(Beginning of Task material)
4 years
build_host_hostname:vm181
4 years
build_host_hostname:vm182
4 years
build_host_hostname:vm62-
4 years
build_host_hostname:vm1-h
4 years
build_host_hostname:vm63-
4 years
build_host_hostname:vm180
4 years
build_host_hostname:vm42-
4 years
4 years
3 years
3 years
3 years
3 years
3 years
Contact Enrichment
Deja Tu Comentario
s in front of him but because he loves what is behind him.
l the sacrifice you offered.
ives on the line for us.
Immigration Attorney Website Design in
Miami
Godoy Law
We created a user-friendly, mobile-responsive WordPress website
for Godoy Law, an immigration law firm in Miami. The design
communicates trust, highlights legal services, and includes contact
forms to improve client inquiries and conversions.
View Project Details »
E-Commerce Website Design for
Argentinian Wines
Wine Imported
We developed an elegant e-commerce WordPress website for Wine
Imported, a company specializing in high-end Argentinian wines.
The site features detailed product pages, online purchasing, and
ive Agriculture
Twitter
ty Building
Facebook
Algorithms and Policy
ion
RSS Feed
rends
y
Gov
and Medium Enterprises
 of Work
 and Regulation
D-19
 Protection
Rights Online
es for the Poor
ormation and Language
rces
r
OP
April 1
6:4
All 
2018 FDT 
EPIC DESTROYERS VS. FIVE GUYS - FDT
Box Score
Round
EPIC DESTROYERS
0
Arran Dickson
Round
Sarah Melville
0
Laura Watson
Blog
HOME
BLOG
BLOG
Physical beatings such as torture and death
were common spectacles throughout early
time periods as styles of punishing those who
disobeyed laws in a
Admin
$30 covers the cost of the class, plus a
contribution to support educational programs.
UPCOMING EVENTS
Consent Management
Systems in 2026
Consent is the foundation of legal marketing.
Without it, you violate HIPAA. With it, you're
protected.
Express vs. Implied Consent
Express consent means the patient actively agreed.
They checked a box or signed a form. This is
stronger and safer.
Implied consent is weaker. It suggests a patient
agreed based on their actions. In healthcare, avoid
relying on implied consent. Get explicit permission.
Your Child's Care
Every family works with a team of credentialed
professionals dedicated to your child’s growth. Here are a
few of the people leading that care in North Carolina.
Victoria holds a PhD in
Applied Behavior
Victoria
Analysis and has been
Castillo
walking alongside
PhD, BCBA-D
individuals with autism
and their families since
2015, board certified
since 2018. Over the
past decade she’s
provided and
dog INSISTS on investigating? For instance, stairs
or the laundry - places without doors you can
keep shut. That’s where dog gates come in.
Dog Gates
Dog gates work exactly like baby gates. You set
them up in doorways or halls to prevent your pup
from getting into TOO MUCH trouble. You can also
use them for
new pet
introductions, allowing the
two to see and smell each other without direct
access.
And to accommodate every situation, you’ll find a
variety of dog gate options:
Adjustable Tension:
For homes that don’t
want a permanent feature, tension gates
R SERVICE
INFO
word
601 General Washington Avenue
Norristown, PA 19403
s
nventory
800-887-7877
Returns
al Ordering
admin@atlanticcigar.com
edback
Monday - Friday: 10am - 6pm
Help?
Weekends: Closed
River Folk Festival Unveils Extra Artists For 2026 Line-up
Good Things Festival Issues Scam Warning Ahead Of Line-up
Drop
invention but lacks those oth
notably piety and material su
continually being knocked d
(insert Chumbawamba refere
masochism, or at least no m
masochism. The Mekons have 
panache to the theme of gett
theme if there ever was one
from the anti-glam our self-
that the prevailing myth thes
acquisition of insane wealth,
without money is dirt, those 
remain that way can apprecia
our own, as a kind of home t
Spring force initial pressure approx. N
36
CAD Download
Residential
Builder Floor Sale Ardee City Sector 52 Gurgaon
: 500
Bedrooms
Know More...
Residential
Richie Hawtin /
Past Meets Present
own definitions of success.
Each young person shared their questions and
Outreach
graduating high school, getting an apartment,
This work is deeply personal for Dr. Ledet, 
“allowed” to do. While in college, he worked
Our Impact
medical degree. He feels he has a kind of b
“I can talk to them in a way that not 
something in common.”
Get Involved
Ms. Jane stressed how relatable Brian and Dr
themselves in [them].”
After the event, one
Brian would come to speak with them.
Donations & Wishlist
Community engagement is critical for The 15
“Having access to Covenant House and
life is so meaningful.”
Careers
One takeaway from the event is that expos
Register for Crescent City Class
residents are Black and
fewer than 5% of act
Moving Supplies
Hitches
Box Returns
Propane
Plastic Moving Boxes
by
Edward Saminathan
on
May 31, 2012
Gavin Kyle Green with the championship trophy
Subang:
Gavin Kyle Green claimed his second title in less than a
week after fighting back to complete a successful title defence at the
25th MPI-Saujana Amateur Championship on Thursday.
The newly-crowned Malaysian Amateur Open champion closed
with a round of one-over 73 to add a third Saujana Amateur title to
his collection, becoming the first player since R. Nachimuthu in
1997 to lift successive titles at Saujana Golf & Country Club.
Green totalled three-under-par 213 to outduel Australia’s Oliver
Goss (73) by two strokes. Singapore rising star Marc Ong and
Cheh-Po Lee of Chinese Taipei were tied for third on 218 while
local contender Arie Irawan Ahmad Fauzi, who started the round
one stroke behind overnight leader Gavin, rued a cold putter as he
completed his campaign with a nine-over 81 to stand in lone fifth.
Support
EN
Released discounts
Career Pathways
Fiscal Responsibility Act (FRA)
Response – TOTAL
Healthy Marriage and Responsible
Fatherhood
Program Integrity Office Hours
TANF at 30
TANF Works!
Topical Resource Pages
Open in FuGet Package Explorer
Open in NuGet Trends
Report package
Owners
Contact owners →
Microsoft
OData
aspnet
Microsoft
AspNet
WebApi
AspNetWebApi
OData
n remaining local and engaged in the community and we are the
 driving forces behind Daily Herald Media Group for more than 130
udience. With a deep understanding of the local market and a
(End of Task material)
## [Task directions]
Output, please, only the lines running from the start of the entries through the line that contains "Imported, a company", including both of those lines.

## [Solution to this exercise]
4 years
build_host_hostname:vm181
4 years
build_host_hostname:vm182
4 years
build_host_hostname:vm62-
4 years
build_host_hostname:vm1-h
4 years
build_host_hostname:vm63-
4 years
build_host_hostname:vm180
4 years
build_host_hostname:vm42-
4 years
4 years
3 years
3 years
3 years
3 years
3 years
Contact Enrichment
Deja Tu Comentario
s in front of him but because he loves what is behind him.
l the sacrifice you offered.
ives on the line for us.
Immigration Attorney Website Design in
Miami
Godoy Law
We created a user-friendly, mobile-responsive WordPress website
for Godoy Law, an immigration law firm in Miami. The design
communicates trust, highlights legal services, and includes contact
forms to improve client inquiries and conversions.
View Project Details »
E-Commerce Website Design for
Argentinian Wines
Wine Imported
We developed an elegant e-commerce WordPress website for Wine
Imported, a company specializing in high-end Argentinian wines.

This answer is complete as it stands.